Veel digitale toepassingen bieden immers ook fantastische nieuwe mogelijkheden, wat mij betreft náást de analoge, niet per se in plaats van. Je kan een wiskundig object tekenen met potlood op papier, maar ook ruimtelijk in een 3-D-programma ontwerpen (met een behoorlijke portie rekenwerk) én ‘m uitprinten om te kijken of het klopt wat je hebt bedacht. Je ontwerp steeds opnieuw aanpassen en variaties maken is makkelijker op de computer dan op papier. Of een arduino met een bewegingssensor gebruiken om een voetgangersstoplicht langer op groen te laten staan, wanneer een bejaarde (met chip) wil oversteken (projectje bedacht door een leerling binnen dat vak MAD).
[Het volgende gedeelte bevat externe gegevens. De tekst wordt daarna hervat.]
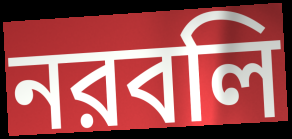
নরবলিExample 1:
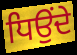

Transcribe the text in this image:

ਧਿਉਂਦੇ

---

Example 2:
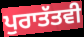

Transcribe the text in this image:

ਪੁਰਾਤੱਤਵੀ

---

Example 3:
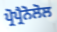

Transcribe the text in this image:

ਪ੍ਰੋਪ੍ਰੈਨੋਲੋਲ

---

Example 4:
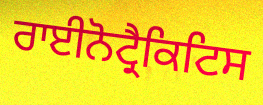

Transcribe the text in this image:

ਰਾਈਨੋਟ੍ਰੈਕਿਟਿਸ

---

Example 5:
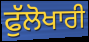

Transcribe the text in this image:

ਫੁੱਲੋਖਾਰੀ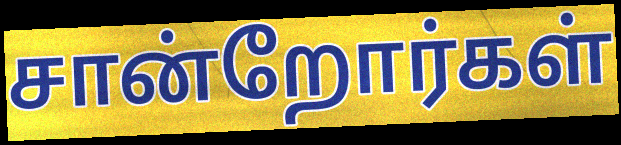
சான்றோர்கள்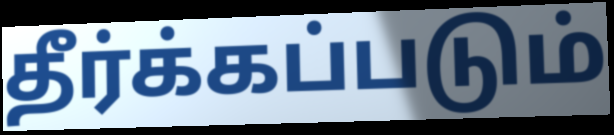
தீர்க்கப்படும்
Als je snapt hoe photoshop werkt door het zelf te doen, en je eigen portret extreem te verfraaien (of nog leuker: te verdraaien), word je je bewuster van de gemanipuleerde wereld om je heen. Etcetera. Heb je daar een uitgebreid geoutilleerd e-l@b voor nodig? Niet per se, maar het helpt wel als je digitale spullen hebt die van nu zijn en die het doen. De relevantie van wat leerlingen leren wordt in ieder geval vergroot.

Niettemin. Het blijven media, die spullen: middelen, geen inhoud. De uitdaging is om die middelen te koppelen aan onderwijsinhoud waarmee je leerlingen in staat stelt zélf iets te verzinnen, te maken. Daar heb je een nieuwsgierige en onderzoekende houding voor nodig. Die digitale middelen zijn tamelijk geavanceerd, technologische ontwikkelingen en de opvolging van softwareversies gaan sne, ik noemde het al. Het gaat er dus om die leerlingen zelf dingen uit te laten zoeken: hoe werkt dit apparaat, deze applicatie, wat is het achterliggende principe, wat kan ik er zelf mee? Dat proberen we onze leerlingen binnen MAD aan te reiken.
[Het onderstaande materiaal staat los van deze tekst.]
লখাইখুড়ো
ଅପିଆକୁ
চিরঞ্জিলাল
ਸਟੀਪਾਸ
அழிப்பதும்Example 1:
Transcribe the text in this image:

Ik ben kunstdocent. Niet voor niets. Mijn vak gaat over het koppelen van inhoud aan vorm, op een persoonlijke manier. Betekenisverlening, interpretatie, je uitspreken en verhouden tot de wereld. Binnen de kunsten maak je iets: met een bepaald materiaal, dat je verhaal versterkt, met een passende techniek. Dat is altijd zo geweest, en dat kan niet anders. Digitale technologie is een uitbreiding van het palet van media. Elk medium heeft z’n specifieke zeggingskracht en mogelijkheden. In de cyclus van doen, ervaren, kijken (of luisteren), benoemen, en daarop reflecteren leer je die verschillende uitdrukkingswijzen te onderscheiden. We leren onze leerlingen hun eigen thema’s te formuleren (eerst tamelijk gestuurd, allengs steeds vrijer), kritisch na te denken over wat ze willen vertellen en vooral waarom. En waarom  dat dan met dít materiaal en déze techniek moet. Soms in waterverf, soms met de lasersnijder. Of een combinatie natuurlijk. En met elkaar, in een leergemeenschapje, waarin we ze leren elkaar te bevragen en te helpen. As docent reiken we thema’s aan en materialen en technieken: analoge én digitale. Dat doen we vanuit het principe van maakonderwijs, een model dat naadloos binnen het kunstonderwijs past. Maakonderwijs-didactiek koppelt technologie aan creativiteit: onderzoeken en ontdekken hoe iets werkt, wat ze zeggingskracht van iets is,  en dan bedenken wat je er zelf mee wilt doen.

Ik denk dat we zo, binnen MAD, maar ook binnen de andere kunstvakken in de onderbouw, een productieve, aan inhoud gekoppelde, creatieve, persoonlijke en relevante bijdrage leveren aan de digitale geletterdheid van onze leerlingen. Maar ook hier geldt: we zijn nog maar net begonnen…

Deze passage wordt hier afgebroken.